▶ Testo di studio
-=-=-=-=-

Crosta di pane di segale

La dieta del soldato dei tempi di Pietro il Grande era di solo circa 3.100 kcal, mentre il fabbisogno nutritivo giornaliero di un uomo di età compresa tra 18 e 40 anni, impegnato in un lavoro fisico pesante, è di 4.200-4.500 kcal. Tuttavia, quella dieta rimase più o meno la stessa per tutto il XVIII secolo.

Durante il periodo di Elisabetta di Russia, il pangrattato essiccato divenne parte della dieta: era leggero e facile da trasportare. Ma durante i lunghi accampamenti e gli assedi della città, i soldati non potevano mantenersi a lungo con il pane, poiché iniziavano ad avere disturbi digestivi: mangiare costantemente solo pane secco danneggia l’epitelio dell’intestino umano e provoca sanguinamenti. La “diarrea da briciole di pane” divenne un problema frequente nell’esercito.

Dopo le guerre napoleoniche, l’alimentazione nell’esercito russo peggiorò ulteriormente. La carne divenne di nuovo una rarità nella dieta del soldato. I soldati venivano nutriti con zuppe (di cavolo, di piselli, di farina d’avena, ecc.) e con i consueti porridge di farina d’avena e orzo. Ma questo non era abbastanza per mantenere sani i soldati. Lo scorbuto, una malattia causata dalla mancanza di vitamina C, si diffuse a macchia d’olio tra il personale militare. Lo storico e medico Aleksandr Puchkovskij ha scritto che, nel 1830, quasi 760 mila soldati erano malati di scorbuto, e oltre 70 mila di loro morirono.

-=-=-=-=-

Come prosegue il testo sull'alimentazione dei soldati russi dopo l'ultima frase? Scrivine il seguito.

▶ Dati estratti
-=-=-=-=-

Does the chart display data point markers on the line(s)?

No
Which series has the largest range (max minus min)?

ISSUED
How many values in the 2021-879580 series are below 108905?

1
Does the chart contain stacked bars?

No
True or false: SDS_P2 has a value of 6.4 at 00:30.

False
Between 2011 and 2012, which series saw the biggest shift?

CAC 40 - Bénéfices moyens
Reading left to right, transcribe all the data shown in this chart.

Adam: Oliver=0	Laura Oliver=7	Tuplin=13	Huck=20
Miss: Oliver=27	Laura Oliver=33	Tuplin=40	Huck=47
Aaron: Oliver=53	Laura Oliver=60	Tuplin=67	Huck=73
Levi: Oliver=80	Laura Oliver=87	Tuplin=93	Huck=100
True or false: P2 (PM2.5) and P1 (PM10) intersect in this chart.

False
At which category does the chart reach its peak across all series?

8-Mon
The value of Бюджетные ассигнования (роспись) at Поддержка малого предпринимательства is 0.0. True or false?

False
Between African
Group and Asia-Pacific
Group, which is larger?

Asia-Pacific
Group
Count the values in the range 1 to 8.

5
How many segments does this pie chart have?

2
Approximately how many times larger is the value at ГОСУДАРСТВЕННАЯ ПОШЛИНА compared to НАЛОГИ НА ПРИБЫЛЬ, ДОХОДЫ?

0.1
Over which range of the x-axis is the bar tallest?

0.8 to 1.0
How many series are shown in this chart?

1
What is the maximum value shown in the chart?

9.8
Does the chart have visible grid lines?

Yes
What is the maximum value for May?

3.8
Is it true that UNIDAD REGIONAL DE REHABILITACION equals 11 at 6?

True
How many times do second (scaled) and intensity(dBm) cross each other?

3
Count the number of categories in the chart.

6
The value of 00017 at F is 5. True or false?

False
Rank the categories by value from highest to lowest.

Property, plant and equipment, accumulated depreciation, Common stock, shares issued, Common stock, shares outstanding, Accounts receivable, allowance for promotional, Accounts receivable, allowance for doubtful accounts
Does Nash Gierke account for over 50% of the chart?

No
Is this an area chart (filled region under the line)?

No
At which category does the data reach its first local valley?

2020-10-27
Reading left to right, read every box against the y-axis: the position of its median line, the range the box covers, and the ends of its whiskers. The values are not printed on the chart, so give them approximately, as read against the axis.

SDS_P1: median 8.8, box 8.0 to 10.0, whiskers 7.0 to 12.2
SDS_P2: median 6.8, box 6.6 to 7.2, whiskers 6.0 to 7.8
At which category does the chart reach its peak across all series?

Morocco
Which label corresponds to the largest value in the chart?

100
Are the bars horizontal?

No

-=-=-=-=-

▶ Risposta al compito
Una delle prime cucine da campo nella guerra russo-turca del 1877-1878

La cattiva alimentazione influenzava negativamente le prestazioni dell’esercito: i russi ebbero momenti difficili con la Rivolta di novembre in Polonia e Lituania nel 1830-1831, così come con la Rivoluzione ungherese del 1848-1849. Nella Guerra di Crimea (1853-1856), i problemi di approvvigionamento furono tra i più pesanti: ancora una volta, proprio come nella Guerra russo-turca del 1735-1739, mancarono i rifornimenti di cibo per sostenere l’esercito russo in Crimea. Durante l’intera campagna di Crimea, frutta e verdura non furono disponibili per l’esercito russo e le risorse locali della Crimea furono rapidamente portate a esaurimento. La cattiva alimentazione fu tra le ragioni principali della sconfitta della Russia contro l’alleanza tra Impero ottomano, Francia, Regno Unito e Regno di Sardegna.

Per combattere la corruzione nel sistema di approvvigionamento dell’esercito, ai tempi di Alessandro II, gli ufficiali dell’esercito tornarono a dare ai soldati un pacchetto alimentare obbligatorio che includeva 913 grammi di farina e 120-130 grammi di porridge al giorno. Non molto, ma a metà del XIX secolo la diaria di pane dei soldati tedeschi o francesi era di soli 750 grammi.

Carne, grassi, verdure e oli non erano inclusi nelle razioni obbligatorie e ai soldati veniva dato del denaro oltre allo stipendio per acquistare i prodotti necessari dai carri del vettovagliamento. Tuttavia, le verdure fresche erano di nuovo scarse: solo piselli e cavoli facevano di solito parte del menù del soldato.

Dopo la Guerra russo-turca del 1877-1878, in cui molti soldati ricevettero ustioni da gelo e si ammalarono durante le campagne invernali, i russi reintrodussero una diaria di alcol di 145 grammi di “pane liquido” (vodka). Con l’aumento del consumo di tè, la bevanda fu introdotta anche nel menù dei soldati: nel 1905 i soldati avevano diritto a 737 grammi di tè all’anno, mentre i soldati inglesi ricevevano 2,5 kg di tè all’anno e i marinai inglesi oltre 3 kg.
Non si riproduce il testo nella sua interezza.